— Start GIVEN TEXT —

426. ‘Dreadlock Holiday’, by 10cc

For the final act in their chart-topping trilogy, 10cc take on a sound that has grown in popularity throughout the seventies: reggae.

Dreadlock Holiday, by 10cc (their 3rd and final #1)

1 week, from 17th – 24th September 1978

Except, this isn’t the 10cc of ‘Rubber Bullets’ or ‘I’m Not in Love’. And I don’t mean that in the sense of it not being as good as those earlier chart-toppers (though that’s partly true…) I mean it in the sense that the band had split in two a year or so earlier. Kevin Godley and Lol Creme left due to creative differences; Graham Gouldman and Eric Stewart remained.

It’s a song about a summer holiday… Or is it a song about a robbery? Or a song about small moments of cultural exchange and understanding? I don’t like cricket… I love it! says the Jamaican who may be about to nick a necklace. (Except, cricket is pretty darn popular in the West Indies. Even I know that!) I don’t like reggae… I love it! replies the Brit.

It’s a song based on a holiday Stewart had had in Barbados, where he’d seen tourists trying to be cool around the locals. Think ‘Pretty Fly For a White Guy’ twenty years ahead of time. Don’t you walk through my words… sings the Jamaican… You got to show me some respect… Of course, to my 21st century snowflake ears, white people putting on Jamaican accents and singing about a ‘brother from the gutter’ jars, as it did during Typically Tropical’s ‘Barbados’. But… what’s the point of moaning about it, really? It is what it is, and it clearly comes from a place of affection.

— End GIVEN TEXT —
— Start DATA ROWS —

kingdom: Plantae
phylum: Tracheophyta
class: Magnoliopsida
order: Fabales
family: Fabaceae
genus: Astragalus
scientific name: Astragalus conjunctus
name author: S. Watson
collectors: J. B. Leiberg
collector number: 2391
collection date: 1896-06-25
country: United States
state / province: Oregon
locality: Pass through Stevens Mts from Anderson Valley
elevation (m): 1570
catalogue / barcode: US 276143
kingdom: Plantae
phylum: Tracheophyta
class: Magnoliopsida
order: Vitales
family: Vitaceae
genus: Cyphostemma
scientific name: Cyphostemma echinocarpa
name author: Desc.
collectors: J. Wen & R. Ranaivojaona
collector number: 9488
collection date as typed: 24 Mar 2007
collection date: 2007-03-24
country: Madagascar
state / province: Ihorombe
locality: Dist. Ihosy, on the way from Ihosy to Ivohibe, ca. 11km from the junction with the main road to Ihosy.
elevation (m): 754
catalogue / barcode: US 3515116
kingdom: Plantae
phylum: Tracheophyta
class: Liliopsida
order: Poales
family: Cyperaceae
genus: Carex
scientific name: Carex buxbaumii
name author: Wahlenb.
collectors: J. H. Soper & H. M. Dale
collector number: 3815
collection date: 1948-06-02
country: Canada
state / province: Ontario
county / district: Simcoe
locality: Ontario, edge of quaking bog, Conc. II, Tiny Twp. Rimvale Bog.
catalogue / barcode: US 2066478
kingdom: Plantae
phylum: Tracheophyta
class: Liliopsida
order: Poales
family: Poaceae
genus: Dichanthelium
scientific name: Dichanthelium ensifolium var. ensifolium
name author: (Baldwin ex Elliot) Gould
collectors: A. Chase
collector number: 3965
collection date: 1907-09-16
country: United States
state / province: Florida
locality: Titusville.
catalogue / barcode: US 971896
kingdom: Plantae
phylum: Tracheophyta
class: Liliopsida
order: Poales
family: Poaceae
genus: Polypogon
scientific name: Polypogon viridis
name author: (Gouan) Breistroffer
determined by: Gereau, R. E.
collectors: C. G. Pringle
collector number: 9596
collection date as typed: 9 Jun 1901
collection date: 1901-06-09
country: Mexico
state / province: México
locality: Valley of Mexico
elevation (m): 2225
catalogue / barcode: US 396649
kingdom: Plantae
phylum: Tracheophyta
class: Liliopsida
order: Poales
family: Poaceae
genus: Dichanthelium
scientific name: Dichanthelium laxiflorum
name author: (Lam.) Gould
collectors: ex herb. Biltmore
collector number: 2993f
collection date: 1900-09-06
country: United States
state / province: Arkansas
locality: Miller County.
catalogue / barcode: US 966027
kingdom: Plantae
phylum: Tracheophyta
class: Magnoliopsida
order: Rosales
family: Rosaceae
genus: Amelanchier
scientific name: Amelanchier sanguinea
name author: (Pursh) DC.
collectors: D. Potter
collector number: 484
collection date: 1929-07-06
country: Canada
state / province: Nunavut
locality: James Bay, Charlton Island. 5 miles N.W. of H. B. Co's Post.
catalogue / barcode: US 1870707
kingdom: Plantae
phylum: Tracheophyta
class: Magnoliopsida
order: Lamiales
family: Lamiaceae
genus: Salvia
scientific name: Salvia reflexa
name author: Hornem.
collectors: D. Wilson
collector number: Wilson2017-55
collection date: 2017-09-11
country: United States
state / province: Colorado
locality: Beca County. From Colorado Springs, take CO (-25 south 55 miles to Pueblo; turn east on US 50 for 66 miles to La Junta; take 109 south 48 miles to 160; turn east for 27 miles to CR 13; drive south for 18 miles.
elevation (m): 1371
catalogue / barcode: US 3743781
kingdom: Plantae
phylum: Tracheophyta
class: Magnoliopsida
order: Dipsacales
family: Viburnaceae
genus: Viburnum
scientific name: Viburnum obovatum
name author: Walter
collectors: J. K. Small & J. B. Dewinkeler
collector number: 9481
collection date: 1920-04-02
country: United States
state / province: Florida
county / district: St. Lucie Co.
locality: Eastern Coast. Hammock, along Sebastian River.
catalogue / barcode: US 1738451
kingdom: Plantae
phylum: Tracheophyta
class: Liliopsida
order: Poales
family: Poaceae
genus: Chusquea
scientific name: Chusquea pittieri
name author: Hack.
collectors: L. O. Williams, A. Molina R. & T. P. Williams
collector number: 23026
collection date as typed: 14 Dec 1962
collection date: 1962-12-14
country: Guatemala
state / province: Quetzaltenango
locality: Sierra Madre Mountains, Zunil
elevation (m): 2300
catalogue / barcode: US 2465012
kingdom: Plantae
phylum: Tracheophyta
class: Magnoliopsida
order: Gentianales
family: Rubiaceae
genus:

— End DATA ROWS —

- _SET TASK A_
Name every member of 10cc mentioned in the post on "Dreadlock Holiday."
- _SET TASK B_
Reproduce verbatim the part of the post on "Dreadlock Holiday" that begins with the words "It’s a song based" and ends after the words "place of affection.".
- _SET TASK C_
Answer the following from the post on "Dreadlock Holiday":
(i) Between which dates was the song at number one?
(ii) Which musical style does the song take on?
(iii) Where did Stewart have the holiday on which the song is based?

- _SOLUTION A_
Kevin Godley, Lol Creme, Graham Gouldman, Eric Stewart

- _SOLUTION B_
It’s a song based on a holiday Stewart had had in Barbados, where he’d seen tourists trying to be cool around the locals. Think ‘Pretty Fly For a White Guy’ twenty years ahead of time. Don’t you walk through my words… sings the Jamaican… You got to show me some respect… Of course, to my 21st century snowflake ears, white people putting on Jamaican accents and singing about a ‘brother from the gutter’ jars, as it did during Typically Tropical’s ‘Barbados’. But… what’s the point of moaning about it, really? It is what it is, and it clearly comes from a place of affection.

- _SOLUTION C_
(i) From 17th to 24th September 1978.
(ii) Reggae.
(iii) Barbados.